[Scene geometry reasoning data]
· · ·
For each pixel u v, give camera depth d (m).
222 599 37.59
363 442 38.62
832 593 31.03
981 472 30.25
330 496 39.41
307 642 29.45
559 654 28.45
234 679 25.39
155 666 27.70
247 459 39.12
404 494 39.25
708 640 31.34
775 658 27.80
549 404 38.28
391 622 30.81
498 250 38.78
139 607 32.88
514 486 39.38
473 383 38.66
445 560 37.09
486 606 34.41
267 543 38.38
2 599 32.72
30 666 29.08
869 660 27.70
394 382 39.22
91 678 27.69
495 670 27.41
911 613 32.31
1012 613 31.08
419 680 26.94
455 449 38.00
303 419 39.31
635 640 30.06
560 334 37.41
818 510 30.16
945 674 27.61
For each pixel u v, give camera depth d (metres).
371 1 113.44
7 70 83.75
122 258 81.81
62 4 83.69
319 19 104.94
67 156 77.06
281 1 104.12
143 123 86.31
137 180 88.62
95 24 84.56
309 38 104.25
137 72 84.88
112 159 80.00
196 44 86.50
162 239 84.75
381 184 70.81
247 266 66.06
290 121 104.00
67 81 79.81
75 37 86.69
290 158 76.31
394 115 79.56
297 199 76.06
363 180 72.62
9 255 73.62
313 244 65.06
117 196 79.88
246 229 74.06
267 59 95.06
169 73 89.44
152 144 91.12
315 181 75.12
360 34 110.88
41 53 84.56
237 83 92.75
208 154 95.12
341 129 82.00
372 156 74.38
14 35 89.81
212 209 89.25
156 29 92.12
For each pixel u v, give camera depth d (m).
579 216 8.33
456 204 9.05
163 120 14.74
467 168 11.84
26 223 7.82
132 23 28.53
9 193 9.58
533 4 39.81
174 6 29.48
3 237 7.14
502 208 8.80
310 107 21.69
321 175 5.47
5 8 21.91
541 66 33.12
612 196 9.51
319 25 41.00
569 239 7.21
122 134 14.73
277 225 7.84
· · ·
**TASK DETAILS:** Retype every record above exactly as it stands.

**REPLY TO THE TASK:**
For each pixel u v, give camera depth d (m).
222 599 37.59
363 442 38.62
832 593 31.03
981 472 30.25
330 496 39.41
307 642 29.45
559 654 28.45
234 679 25.39
155 666 27.70
247 459 39.12
404 494 39.25
708 640 31.34
775 658 27.80
549 404 38.28
391 622 30.81
498 250 38.78
139 607 32.88
514 486 39.38
473 383 38.66
445 560 37.09
486 606 34.41
267 543 38.38
2 599 32.72
30 666 29.08
869 660 27.70
394 382 39.22
91 678 27.69
495 670 27.41
911 613 32.31
1012 613 31.08
419 680 26.94
455 449 38.00
303 419 39.31
635 640 30.06
560 334 37.41
818 510 30.16
945 674 27.61
For each pixel u v, give camera depth d (metres).
371 1 113.44
7 70 83.75
122 258 81.81
62 4 83.69
319 19 104.94
67 156 77.06
281 1 104.12
143 123 86.31
137 180 88.62
95 24 84.56
309 38 104.25
137 72 84.88
112 159 80.00
196 44 86.50
162 239 84.75
381 184 70.81
247 266 66.06
290 121 104.00
67 81 79.81
75 37 86.69
290 158 76.31
394 115 79.56
297 199 76.06
363 180 72.62
9 255 73.62
313 244 65.06
117 196 79.88
246 229 74.06
267 59 95.06
169 73 89.44
152 144 91.12
315 181 75.12
360 34 110.88
41 53 84.56
237 83 92.75
208 154 95.12
341 129 82.00
372 156 74.38
14 35 89.81
212 209 89.25
156 29 92.12
For each pixel u v, give camera depth d (m).
579 216 8.33
456 204 9.05
163 120 14.74
467 168 11.84
26 223 7.82
132 23 28.53
9 193 9.58
533 4 39.81
174 6 29.48
3 237 7.14
502 208 8.80
310 107 21.69
321 175 5.47
5 8 21.91
541 66 33.12
612 196 9.51
319 25 41.00
569 239 7.21
122 134 14.73
277 225 7.84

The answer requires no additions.